Спустя полгода пришли мы в Гамбург. Помнишь, я тебе тогда привез те пластинки? Вот… Пришли мы на рейд, нотис дали, шлёпнули якорь, ждём, пока нам очередь объявят. Конечно, хотелось бы пораньше, но, сам понимаешь, порядки везде одинаковые, очередь есть очередь. Стоим, чаек считаем, погода славная, «миллион на миллион», как лётчики говорят, майское такое солнышко. Я только в каюту к себе спустился, слышу, в дверь тарабанит кто-то. Радист. «Вас, говорит, срочно на мостик. Только, говорит, ради бога, быстрее! Кэп сказал, что пусть хоть голый, но чтобы был через минуту». Хорошо, в брюках был и в майке. Влетаю я, а мастер что-то объясняется с портом. Поворачивается ко мне, а лицо перекошено, то ли укусить хочет, то ли лопнуть со смеху. «Товарищ Трошин, потрудитесь объяснить, что это всё значит». А сам радио – вжжжик – на полную. А порт Гамбурга по-немецки что-то там пробормотал, а потом переключают на местную станцию. А оттуда по-английски: «Для теплохода “Медногорск”, только что прибывшего в порт Гамбург, передаем эту песню». А оттуда – Айк Тёрнер.
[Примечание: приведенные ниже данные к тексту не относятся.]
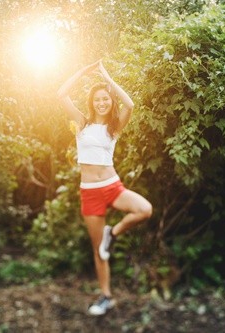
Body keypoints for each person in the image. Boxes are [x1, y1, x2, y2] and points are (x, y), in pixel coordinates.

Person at [57, 60, 153, 316]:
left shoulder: (114, 128)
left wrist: (107, 78)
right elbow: (61, 94)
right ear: (92, 102)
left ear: (110, 102)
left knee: (144, 209)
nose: (101, 103)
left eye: (106, 99)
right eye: (97, 99)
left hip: (112, 186)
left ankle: (114, 232)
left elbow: (130, 104)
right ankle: (106, 296)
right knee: (98, 250)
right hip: (89, 191)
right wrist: (81, 71)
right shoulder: (82, 123)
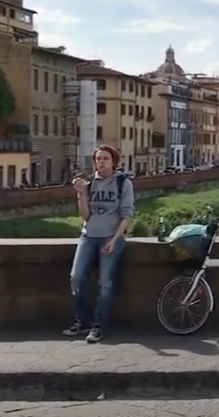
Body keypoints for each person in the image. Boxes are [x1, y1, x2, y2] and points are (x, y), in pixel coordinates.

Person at [62, 145, 135, 343]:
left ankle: (98, 326)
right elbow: (85, 216)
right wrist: (81, 194)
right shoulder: (90, 183)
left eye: (105, 158)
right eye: (98, 159)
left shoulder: (123, 183)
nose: (101, 162)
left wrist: (114, 240)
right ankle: (81, 321)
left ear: (113, 162)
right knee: (76, 278)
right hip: (88, 236)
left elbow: (127, 215)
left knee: (105, 283)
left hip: (111, 237)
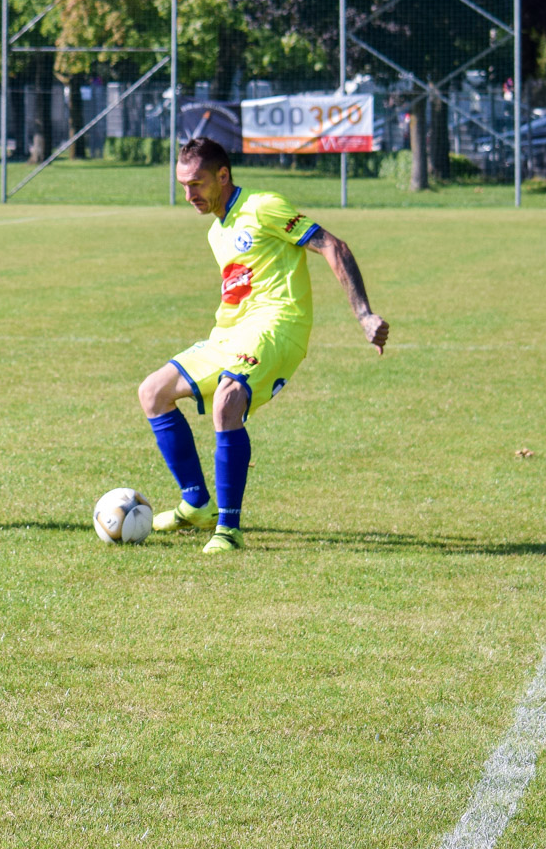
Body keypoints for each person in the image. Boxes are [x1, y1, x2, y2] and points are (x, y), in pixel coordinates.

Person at [139, 137, 389, 553]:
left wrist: (364, 314)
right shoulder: (217, 232)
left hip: (278, 325)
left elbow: (333, 245)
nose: (189, 195)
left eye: (197, 184)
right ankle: (197, 504)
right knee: (152, 392)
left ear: (223, 175)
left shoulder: (263, 206)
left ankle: (229, 528)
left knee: (227, 399)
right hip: (229, 333)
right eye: (183, 185)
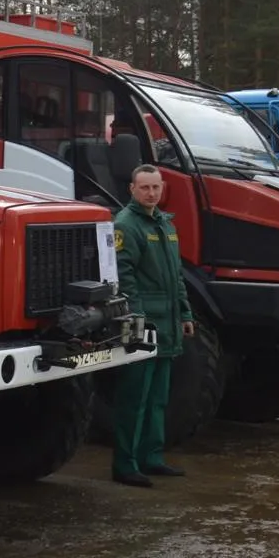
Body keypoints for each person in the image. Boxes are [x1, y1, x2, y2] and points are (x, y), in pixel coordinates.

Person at [109, 164, 194, 486]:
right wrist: (138, 320)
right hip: (143, 323)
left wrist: (185, 315)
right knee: (134, 398)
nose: (151, 193)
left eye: (156, 187)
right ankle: (125, 464)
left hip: (168, 323)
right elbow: (124, 278)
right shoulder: (126, 226)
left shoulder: (165, 225)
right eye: (144, 188)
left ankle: (151, 457)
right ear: (132, 189)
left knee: (158, 398)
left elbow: (177, 278)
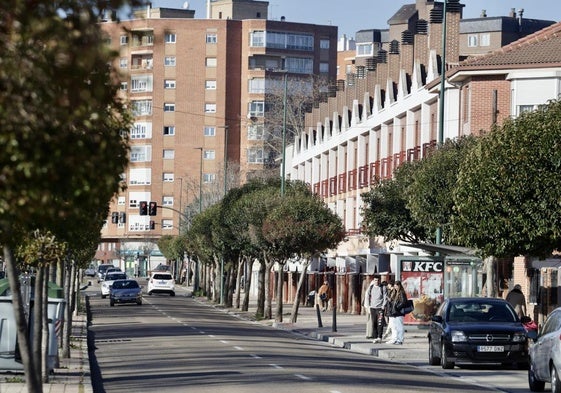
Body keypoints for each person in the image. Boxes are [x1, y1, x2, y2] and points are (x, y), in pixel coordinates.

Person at [364, 276, 387, 343]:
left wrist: (383, 306)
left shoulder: (383, 288)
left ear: (379, 280)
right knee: (374, 322)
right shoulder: (371, 287)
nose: (376, 282)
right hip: (373, 308)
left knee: (380, 322)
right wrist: (368, 306)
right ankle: (375, 336)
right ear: (373, 281)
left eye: (377, 280)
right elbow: (367, 296)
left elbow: (385, 297)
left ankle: (379, 336)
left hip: (380, 308)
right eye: (375, 280)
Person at [387, 280, 407, 345]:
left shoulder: (401, 293)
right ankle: (395, 338)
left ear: (399, 286)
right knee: (394, 326)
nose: (395, 287)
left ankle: (400, 339)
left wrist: (397, 307)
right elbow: (393, 301)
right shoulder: (394, 292)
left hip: (399, 312)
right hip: (394, 312)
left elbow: (403, 302)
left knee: (399, 326)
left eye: (396, 286)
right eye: (395, 286)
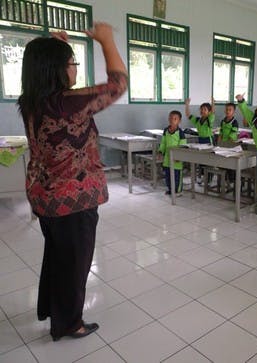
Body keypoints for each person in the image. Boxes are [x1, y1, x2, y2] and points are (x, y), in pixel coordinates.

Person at [17, 23, 127, 341]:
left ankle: (52, 309)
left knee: (57, 256)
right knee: (76, 263)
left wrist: (54, 50)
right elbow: (118, 84)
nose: (75, 69)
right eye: (72, 64)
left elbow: (46, 70)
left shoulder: (33, 100)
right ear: (59, 70)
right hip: (72, 200)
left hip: (44, 195)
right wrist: (106, 40)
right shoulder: (67, 103)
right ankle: (69, 323)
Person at [159, 110, 187, 196]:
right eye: (170, 118)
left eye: (175, 119)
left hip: (176, 159)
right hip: (167, 158)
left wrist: (179, 157)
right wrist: (160, 152)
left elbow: (183, 146)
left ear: (179, 121)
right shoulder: (166, 130)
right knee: (168, 176)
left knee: (177, 176)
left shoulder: (181, 133)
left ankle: (178, 191)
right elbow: (163, 142)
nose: (172, 120)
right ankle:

– Витька! Я бы сказал, что ты врёшь. Но такое выдумать нельзя. Боже мой, Витька…
– Вот тебе и «боже мой, Витька». Это я себе говорил в каюте после того, как с кэпом пятнадцать минут объяснялся. Виктор Викторыч мужик славный, но, сам подумай, он же не железный такое терпеть. Парторг, опять же, за голову держится, охает, а у него сердце не ахти, только от врачей отвязался, чуть моря не лишили, а тут такое опять. А дальше – дальше… Конечно, меня без берега. Мало ли что. Может, точно дёрну. Стоим у причала. Я по грузу. У самого сердце умирает просто. Знаешь, чадит, просто пепел. Я к медикусу даже ходил. Тот скривился, сказал: «Такое, Витька, не лечится». Я его чуть не придушил: «Откуда? Что не лечится?» А он отвечает, что, мол, почти вся команда в курсе, кроме двух стукачей. Что матросики за помощника, за меня то есть, переживают даже очень. Я думаю себе – то ли плакать, то ли смеяться, то ли душить его, гада. Возвращаюсь к себе, смотрю, вахтенный идет, а у самого глаза бешеные, губы кривятся, на меня смотрит, как мартовский кот на кицьку. Сам ни в какую, так и так, мол, всё с грузом в порядке. А сам на берег посматривает.
– Да ты что!
– Что… Метнулся я к борту – а там… А она внизу. Подпрыгивает, рукой машет, как девчонка. Я стою, дурень дурнем, спроси меня, как зовут – мяу бы не сказал. И вот что мне делать? Слышу, сзади дымом трубочным. Оборачиваюсь – мастер стоит, трубку прикуривает. «Товарищ помощник, зайдите-ка в мою каюту». И я пошёл… Знаешь, Фимка, столько горячих слов я в своей жизни не слышал. А потом он – бац! – и мне берег разрешил. Под его ответственность.